__PASSAGE PROVIDED__.

===============

There, he finds intimacy with fellow poet Wilfred Owen (Matthew Tennyson) and subsequently lives with relative openness as a gay man – cocooned within the Bright Young Things of Twenties London. Davies hones in on three of his most notable romances: with actors Ivor Novello (Jeremy Irvine, eyes seductively rimmed with kohl) and Glen Byam Shaw (Tom Blyth), as well as socialite Stephen Tennant (Bridgerton’s Calam Lynch). All three end in heartbreak. “You must redeem my life for me,” he begs the woman, Hester Gatty (Kate Phillips), who’s about to become his wife.

The only steady ground in Benediction lies in Sassoon’s lines of poetry, recited by Lowden and played alongside newsreels of muddied soldiers staring out of the screen – at us, at Siegfried, at Davies too, perhaps. It’s a widely agreed-upon thesis that every one of the director’s films functions, in some way, as autobiography. There are material connections in his early dramas Distant Voices, Still Lives (1988) and The Long Day Closes (1992), set in his native Liverpool. But here, as well as in A Quiet Passion (2016) – his ode to Emily Dickinson – we see Davies refracted through the soul of a fellow poet.

“I have hated being gay, and I’ve been celibate for most of my life,” the director told The Guardian in 2015. And there’s a clear sense of internal torture at work in Benediction, reflected in the calibrated harshness of Nicola Daley’s cinematography. A shot of Siegfried tossing his Military Cross into the River Mersey (an incident debunked when the medal was found in an attic), borders on the garish; several scenes later, the sight of Wilfred and Siegfried floating past each other in a pool, on the verge of touching but not quite doing so, feels divine. That contrast alone is oddly disarming.

Even as Lowden’s face sinks, with the shaky resignation of a man who can feel an entire army marching over his grave, the film sparks up around him with the many barbs and putdowns of that era’s accomplished wits. Irvine and Lynch’s lines are both scathing and silk-spun. A highlight? “Your poetry has gone from the sublime to the meticulous.” Simon Russell Beale appears as Robbie Ross, a devoted friend of Oscar Wilde; Lia Williams is fantastically haughty as the poet Edith Sitwell.

When we meet an older Siegfried (now played, scowlingly, by Peter Capaldi), his search for “something permanent [and] unchanging” has unsatisfactorily led him to the Catholic Church. But nothing will slow those slippery, anonymous terrors – and Benediction, in its final blow, leaves us simply with the downpour of Siegfried’s tears at the sight of a soldier, his legs amputated. The final, heartwrenching lines of Owen’s “Disabled” plays us out: “How cold and late it is! Why don’t they come/And put him into bed? Why don’t they come?”

===============

__DATA EXCERPTS__.

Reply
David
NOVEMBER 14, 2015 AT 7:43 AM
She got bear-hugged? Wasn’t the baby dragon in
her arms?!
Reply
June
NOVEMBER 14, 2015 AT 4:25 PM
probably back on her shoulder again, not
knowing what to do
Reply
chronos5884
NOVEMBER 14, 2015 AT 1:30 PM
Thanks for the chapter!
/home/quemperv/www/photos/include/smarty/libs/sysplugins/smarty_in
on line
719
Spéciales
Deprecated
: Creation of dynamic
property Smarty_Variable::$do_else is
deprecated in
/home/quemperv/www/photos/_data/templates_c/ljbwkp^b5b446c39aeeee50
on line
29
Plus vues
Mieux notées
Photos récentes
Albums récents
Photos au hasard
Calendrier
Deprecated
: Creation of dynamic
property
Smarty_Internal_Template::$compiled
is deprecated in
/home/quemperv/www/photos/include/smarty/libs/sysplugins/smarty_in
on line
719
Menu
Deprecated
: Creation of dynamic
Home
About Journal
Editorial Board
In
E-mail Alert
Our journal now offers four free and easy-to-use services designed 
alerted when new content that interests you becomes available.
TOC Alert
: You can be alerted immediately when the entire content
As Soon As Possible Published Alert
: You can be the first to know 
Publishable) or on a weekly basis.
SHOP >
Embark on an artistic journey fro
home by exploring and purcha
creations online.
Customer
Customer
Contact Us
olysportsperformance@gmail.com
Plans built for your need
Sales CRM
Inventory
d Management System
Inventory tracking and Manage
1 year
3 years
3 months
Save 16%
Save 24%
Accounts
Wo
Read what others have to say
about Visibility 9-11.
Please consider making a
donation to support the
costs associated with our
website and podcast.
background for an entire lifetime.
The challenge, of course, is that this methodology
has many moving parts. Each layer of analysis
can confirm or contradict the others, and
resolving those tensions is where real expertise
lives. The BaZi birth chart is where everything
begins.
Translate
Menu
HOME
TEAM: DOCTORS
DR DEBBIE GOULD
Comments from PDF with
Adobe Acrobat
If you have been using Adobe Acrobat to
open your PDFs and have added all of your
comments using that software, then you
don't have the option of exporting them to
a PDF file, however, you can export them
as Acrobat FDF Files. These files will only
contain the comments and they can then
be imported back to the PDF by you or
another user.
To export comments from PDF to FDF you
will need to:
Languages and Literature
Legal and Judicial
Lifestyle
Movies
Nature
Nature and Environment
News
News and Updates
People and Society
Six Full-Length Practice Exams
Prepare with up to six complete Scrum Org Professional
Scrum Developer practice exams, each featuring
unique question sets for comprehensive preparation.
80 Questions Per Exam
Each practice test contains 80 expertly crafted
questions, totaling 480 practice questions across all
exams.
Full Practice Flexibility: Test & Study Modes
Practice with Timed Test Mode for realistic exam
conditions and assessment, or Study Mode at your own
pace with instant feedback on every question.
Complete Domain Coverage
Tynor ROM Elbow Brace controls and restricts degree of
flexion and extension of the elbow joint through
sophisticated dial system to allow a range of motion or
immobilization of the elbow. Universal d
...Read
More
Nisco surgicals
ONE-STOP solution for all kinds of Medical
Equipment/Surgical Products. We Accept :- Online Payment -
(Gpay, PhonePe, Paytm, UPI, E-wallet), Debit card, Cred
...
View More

===============

__DIRECTIONS__.
Rewrite the paragraph of the Benediction review that begins "The only steady ground" as a brief list that keeps its main facts. The records were taken from a separate source.

__RESPONSE TO THE EXERCISE__.
- The film's only steady ground is Sassoon's poetry, which Lowden recites over newsreels of muddied soldiers staring out of the screen.
- It is widely agreed that each of Davies's films is in some way autobiography.
- His early dramas Distant Voices, Still Lives (1988) and The Long Day Closes (1992), set in his native Liverpool, have material connections to his life.
- In Benediction, as in A Quiet Passion (2016), his ode to Emily Dickinson, Davies appears refracted through the soul of a fellow poet.